You know wine. You’re about to learn cannabis.
Earlier this month, Rainforest Farms became Juneau’s first working cannabis farm. Among its 240-some plants are 55 different varieties of pot. Two other Juneau farms have applied for licenses, and four other farms have started the licensing process, according to records kept by the Alaska Alcohol and Marijuana Control Office.
By the end of October, when retail sales are expected to begin, consumers will be confronted with dozens of different cannabis options. For connoisseurs, it promises to be a buffet of choice. For the rest of us, it’s cause for curiosity. Isn’t weed … well, weed?
Not at all, said Gionno Barrett, one of the two principal figures behind Rainforest Farms. Each strain is different, offering hints of flavors.
“The flavors make it a lot of fun,” he said.
“Right now, the No. 1 thing different strains give you … is choice,” explained John Nemeth, the lead figure behind Top Hat Cannabis, which is planning a farm on Industrial Avenue. “Each strain produces … a different type of mental effect or body effect. People are chasing strains right now to create different recreational effects and different medicinal effects.”
It might help to think of cannabis like wine, Juneau’s cannabis farmers say. Most wines fall into two categories: red and white. Most cannabis comes from two plant species: cannabis sativa, and cannabis indica.
“And then there’s a rosé, which is kind of a hybrid,” Nemeth said.
The same is true with cannabis. Many (if not most) cannabis strains are hybrids that incorporate aspects of both plants.
Where wine’s intoxicating effects come from alcohol, the intoxicating effects of cannabis can come from one or several cannabinoids, chemical compounds that affect the body in different ways.
One of these cannabinoids, abbreviated as THC, is most associated with cannabis and lends the plant much of its psychoactive effect. Another cannabinoid, abbreviated CBD, is believed to be the source of cannabis’s medicinal value and doesn’t have psychoactive effects.

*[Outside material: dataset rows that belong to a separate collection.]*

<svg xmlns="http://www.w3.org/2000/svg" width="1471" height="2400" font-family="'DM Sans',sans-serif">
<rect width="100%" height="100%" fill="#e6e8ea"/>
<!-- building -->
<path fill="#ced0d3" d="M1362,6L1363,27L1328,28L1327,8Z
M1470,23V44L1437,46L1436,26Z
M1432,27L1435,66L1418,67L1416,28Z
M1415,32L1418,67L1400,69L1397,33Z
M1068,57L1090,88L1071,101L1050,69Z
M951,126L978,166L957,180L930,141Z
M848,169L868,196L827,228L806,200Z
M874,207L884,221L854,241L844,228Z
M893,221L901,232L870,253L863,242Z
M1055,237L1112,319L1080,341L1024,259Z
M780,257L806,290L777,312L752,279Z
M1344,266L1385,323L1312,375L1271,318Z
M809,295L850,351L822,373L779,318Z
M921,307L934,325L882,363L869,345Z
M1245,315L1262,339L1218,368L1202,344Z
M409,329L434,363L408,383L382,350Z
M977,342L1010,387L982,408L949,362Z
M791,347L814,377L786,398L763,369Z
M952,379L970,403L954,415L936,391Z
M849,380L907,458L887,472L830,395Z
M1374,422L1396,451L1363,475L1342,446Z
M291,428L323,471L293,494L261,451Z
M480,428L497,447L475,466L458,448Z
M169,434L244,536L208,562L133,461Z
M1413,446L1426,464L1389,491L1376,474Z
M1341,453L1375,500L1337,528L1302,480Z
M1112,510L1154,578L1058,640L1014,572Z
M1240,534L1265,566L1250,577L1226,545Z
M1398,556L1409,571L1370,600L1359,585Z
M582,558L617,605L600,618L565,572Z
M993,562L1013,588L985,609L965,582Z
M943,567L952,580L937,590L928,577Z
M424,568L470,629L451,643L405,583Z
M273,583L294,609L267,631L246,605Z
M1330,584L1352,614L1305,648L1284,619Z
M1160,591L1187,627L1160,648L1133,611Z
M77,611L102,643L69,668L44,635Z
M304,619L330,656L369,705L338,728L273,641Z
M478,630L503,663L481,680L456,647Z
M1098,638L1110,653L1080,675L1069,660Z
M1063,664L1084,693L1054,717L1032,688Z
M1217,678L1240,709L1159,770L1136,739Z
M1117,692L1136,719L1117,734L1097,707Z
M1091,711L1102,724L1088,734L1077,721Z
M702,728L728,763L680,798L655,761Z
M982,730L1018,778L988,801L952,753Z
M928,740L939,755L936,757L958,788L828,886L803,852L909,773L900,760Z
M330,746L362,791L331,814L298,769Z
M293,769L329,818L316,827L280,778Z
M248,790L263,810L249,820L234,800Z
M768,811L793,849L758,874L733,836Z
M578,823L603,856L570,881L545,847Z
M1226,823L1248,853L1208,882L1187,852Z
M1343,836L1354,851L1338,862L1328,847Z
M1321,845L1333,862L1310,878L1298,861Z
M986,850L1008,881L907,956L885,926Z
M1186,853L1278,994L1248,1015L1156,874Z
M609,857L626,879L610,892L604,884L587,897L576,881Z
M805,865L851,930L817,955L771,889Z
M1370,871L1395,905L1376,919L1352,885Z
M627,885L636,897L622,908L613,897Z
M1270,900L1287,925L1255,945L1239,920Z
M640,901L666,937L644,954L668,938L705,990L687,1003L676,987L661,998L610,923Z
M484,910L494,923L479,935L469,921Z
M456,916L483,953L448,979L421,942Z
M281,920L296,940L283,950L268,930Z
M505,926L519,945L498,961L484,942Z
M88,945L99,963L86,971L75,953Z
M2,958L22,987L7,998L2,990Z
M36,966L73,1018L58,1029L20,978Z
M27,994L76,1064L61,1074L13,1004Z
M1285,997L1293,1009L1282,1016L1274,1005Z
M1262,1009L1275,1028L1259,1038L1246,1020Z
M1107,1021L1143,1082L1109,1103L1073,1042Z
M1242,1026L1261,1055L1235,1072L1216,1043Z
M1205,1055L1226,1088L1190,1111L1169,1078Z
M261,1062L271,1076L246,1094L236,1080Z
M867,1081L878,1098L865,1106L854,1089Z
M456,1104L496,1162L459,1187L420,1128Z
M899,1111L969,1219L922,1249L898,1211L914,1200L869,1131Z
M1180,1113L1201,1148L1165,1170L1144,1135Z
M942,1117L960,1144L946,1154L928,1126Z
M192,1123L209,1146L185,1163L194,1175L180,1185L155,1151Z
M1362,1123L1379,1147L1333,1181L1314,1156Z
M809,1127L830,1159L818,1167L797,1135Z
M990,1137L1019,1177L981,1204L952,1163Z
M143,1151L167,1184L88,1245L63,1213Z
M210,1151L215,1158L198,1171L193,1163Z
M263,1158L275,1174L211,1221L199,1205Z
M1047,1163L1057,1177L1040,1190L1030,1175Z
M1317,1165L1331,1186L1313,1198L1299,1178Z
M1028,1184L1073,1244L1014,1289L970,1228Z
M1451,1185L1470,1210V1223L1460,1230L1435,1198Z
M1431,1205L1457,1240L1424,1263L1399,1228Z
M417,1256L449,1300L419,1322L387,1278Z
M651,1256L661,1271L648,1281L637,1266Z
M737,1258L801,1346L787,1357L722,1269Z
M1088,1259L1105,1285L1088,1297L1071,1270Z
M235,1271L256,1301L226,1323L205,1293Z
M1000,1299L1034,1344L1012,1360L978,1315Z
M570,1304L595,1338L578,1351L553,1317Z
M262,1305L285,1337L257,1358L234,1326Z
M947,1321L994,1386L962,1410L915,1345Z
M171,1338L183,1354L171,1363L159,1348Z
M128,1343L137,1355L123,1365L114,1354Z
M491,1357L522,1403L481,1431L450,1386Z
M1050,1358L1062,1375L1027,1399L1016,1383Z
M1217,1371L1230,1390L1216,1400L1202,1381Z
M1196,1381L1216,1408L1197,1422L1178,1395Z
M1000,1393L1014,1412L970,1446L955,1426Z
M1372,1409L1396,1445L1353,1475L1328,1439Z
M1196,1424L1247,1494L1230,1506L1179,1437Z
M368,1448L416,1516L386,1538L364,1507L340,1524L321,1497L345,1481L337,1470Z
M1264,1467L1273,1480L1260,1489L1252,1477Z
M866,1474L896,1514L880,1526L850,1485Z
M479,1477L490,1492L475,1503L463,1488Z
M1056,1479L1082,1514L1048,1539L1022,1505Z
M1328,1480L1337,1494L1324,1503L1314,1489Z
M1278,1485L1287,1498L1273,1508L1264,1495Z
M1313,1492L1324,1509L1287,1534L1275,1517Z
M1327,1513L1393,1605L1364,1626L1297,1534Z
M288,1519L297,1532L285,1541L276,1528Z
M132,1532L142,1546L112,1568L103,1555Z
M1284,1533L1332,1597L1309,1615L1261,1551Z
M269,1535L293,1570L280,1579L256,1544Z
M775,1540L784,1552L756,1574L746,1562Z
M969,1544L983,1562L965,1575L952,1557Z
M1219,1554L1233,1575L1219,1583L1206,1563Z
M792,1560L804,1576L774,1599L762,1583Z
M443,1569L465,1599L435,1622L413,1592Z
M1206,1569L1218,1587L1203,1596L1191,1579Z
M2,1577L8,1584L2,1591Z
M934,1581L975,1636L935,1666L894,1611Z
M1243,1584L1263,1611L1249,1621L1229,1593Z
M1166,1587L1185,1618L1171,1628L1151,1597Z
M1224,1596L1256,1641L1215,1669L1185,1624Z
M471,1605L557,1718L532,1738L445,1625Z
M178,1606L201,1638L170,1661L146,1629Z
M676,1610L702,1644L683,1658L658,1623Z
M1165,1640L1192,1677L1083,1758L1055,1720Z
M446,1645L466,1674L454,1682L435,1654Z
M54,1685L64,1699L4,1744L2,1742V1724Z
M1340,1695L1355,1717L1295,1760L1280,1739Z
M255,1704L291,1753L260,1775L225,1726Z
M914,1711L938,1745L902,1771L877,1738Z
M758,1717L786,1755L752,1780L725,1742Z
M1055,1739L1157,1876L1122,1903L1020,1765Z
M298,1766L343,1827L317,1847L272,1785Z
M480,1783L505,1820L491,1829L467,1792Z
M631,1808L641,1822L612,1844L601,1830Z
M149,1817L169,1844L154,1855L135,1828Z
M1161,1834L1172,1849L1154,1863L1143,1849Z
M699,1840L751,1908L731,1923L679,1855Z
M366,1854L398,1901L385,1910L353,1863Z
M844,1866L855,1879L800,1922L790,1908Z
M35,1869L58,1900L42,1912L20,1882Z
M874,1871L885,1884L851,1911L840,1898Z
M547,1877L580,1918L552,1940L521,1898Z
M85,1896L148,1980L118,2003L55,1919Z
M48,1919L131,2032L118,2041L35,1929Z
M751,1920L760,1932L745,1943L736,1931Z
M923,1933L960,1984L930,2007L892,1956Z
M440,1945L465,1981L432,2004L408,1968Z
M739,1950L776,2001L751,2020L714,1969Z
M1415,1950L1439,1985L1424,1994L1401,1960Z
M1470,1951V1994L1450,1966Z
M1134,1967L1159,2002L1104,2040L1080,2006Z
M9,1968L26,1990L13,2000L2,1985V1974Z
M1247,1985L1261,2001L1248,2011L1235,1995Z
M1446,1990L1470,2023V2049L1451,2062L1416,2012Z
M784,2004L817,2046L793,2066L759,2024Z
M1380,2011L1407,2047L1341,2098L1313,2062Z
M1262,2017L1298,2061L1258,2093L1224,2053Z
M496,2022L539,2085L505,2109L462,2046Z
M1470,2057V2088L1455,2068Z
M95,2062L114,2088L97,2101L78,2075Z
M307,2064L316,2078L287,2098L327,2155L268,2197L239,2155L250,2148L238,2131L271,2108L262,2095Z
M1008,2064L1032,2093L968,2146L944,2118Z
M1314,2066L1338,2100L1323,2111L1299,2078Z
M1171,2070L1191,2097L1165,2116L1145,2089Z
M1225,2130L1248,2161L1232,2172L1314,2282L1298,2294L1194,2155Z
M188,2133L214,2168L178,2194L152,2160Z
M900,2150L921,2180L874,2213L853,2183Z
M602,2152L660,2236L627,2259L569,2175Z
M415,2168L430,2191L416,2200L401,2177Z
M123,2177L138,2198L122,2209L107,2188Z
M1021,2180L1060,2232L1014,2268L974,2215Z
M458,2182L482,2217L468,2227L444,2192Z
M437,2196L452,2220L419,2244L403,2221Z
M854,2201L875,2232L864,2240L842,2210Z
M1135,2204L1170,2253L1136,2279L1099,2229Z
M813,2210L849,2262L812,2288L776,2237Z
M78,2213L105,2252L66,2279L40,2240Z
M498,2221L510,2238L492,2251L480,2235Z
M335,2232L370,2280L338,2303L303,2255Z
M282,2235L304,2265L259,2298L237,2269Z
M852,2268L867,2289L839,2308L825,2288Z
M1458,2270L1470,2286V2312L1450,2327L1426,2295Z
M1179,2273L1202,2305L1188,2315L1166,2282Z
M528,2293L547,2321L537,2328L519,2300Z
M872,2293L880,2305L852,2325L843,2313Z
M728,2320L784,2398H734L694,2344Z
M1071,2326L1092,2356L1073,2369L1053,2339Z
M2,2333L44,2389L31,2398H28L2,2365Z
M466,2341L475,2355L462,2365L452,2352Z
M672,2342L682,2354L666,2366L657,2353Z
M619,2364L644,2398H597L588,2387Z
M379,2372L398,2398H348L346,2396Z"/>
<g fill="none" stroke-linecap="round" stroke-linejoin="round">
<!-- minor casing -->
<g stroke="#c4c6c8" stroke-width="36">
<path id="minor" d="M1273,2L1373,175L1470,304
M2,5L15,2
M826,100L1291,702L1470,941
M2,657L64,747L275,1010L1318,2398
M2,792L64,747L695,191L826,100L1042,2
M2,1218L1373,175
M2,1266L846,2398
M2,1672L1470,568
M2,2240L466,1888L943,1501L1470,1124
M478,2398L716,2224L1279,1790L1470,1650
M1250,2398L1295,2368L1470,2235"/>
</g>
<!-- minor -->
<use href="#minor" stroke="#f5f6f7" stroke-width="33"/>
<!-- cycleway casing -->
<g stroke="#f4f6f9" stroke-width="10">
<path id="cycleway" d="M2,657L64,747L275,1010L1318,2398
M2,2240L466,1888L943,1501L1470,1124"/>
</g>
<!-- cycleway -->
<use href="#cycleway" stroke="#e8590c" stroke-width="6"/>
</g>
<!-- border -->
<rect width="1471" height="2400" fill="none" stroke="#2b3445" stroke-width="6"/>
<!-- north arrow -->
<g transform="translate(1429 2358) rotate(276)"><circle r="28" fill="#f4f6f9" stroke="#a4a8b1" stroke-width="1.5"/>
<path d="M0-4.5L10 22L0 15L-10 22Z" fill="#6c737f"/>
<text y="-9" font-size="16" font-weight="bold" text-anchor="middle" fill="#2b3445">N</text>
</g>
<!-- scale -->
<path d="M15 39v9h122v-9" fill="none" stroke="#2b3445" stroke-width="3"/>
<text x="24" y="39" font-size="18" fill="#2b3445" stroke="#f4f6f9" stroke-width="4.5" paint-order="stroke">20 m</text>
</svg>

Alaska regulations prohibit growers from making health claims with regard to their cannabis, but that isn’t stopping growers from developing strains intended for people who want help dealing with pain.
“My heart’s really been in the healing properties of this plant,” Barrett said.
Nemeth agreed.
“We’re not creating something that’s going to do damage to the body; we’re creating something that’s trying to heal the body,” he said.
There are more than 100 different cannabinoids, each labeled with an alphabet soup of abbreviations, and each is present in different concentrations in different strains. That matters to consumers because cannabinoids affect different people differently. While alcohol — and tobacco, for that matter — has the same effect on almost anyone who consumes it, a strain of cannabis may affect two people in different ways because of their different body chemistry.
Beyond cannabinoids, Juneau’s cannabis growers are promising different flavors as well.
Sommeliers like to talk about wines that have floral or wooden hints. These aromae come from terpenes, the same chemical compounds that give Christmas trees and oranges their scent. Terpenes are also common in the hops that give your beer its bitterness — and they’re found in cannabis, too.
“The terpene profile, the cannabinoid profile, that’s what’s important to us,” Barrett said.
That’s because terpenes have (until recently) been overshadowed by their intoxicating counterparts, the cannabinoids, and in particular THC.
Like a winemaker who pursues the most alcoholic flavors of wine at the expense of flavor, cannabis growers have, until recently, sought to intensify the amount of THC in an individual cannabis strain. That trend has reversed to some degree in recent years, Barrett said.
He’s doing his part at Rainforest Farms, going so far as to create his own soil for each individual cannabis plant at the farm.
“For the most part, we’re trying to create the flavors, the microbes that come from Alaska, that live in Alaska,” Gionno said.
Give the microbes different soil, different growing conditions, and they’ll give the farmer something different in return.
“That’s why everything tastes a little bit different,” he said.